'''

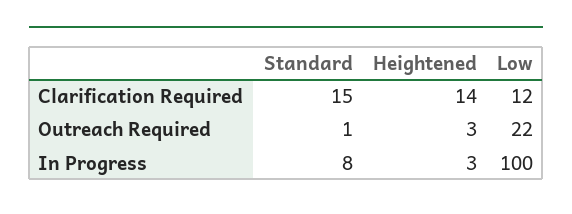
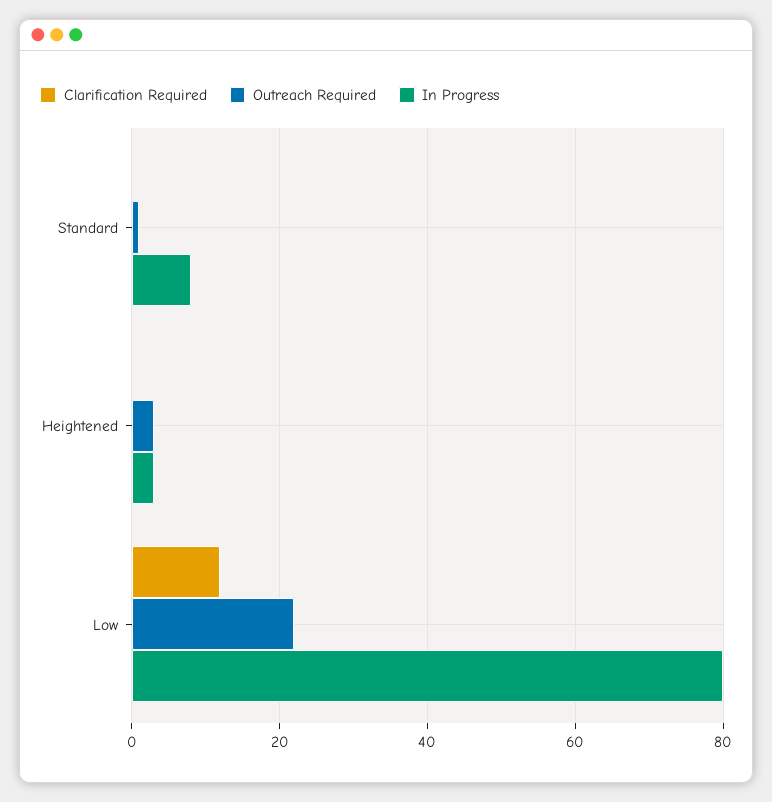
Clarification Required, Standard: 15 -> 0
Clarification Required, Heightened: 14 -> 0
In Progress, Low: 100 -> 80

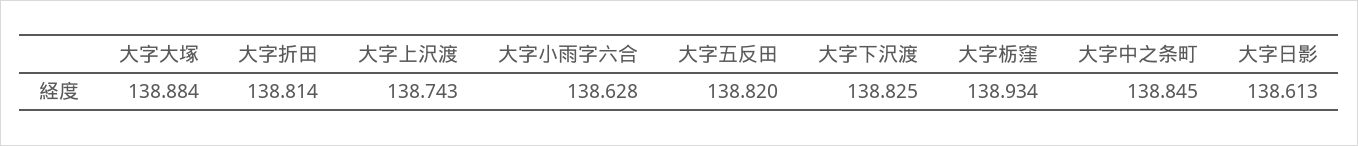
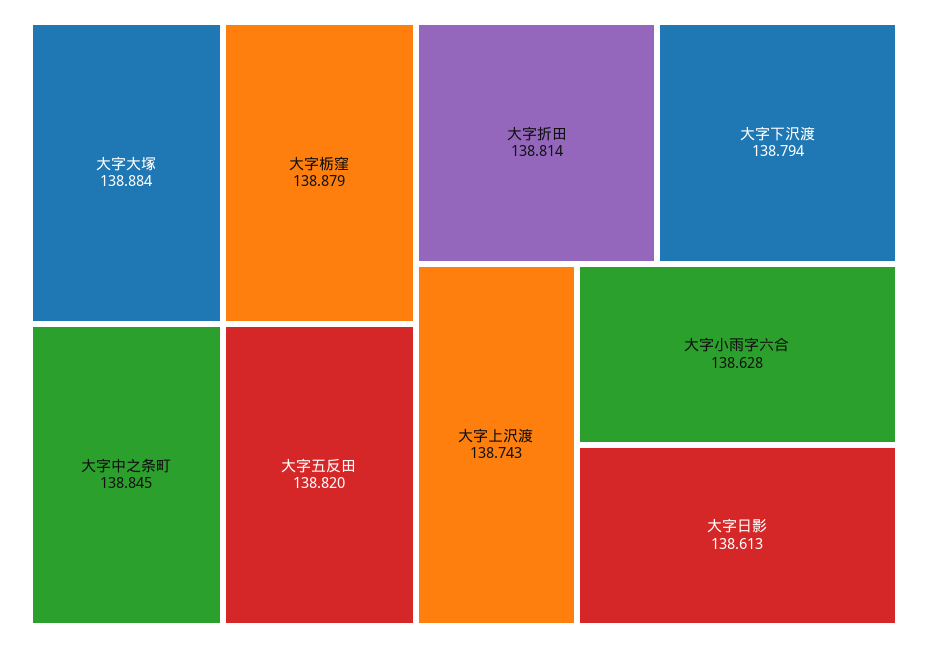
大字下沢渡: 138.825 -> 138.794
大字栃窪: 138.934 -> 138.879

'''

| TO-DO ITEM |
Once the pictures are set aside, give the listing again word for word.

| RESULT |
Clarification Required, Standard: 15 -> 0
Clarification Required, Heightened: 14 -> 0
In Progress, Low: 100 -> 80

大字下沢渡: 138.825 -> 138.794
大字栃窪: 138.934 -> 138.879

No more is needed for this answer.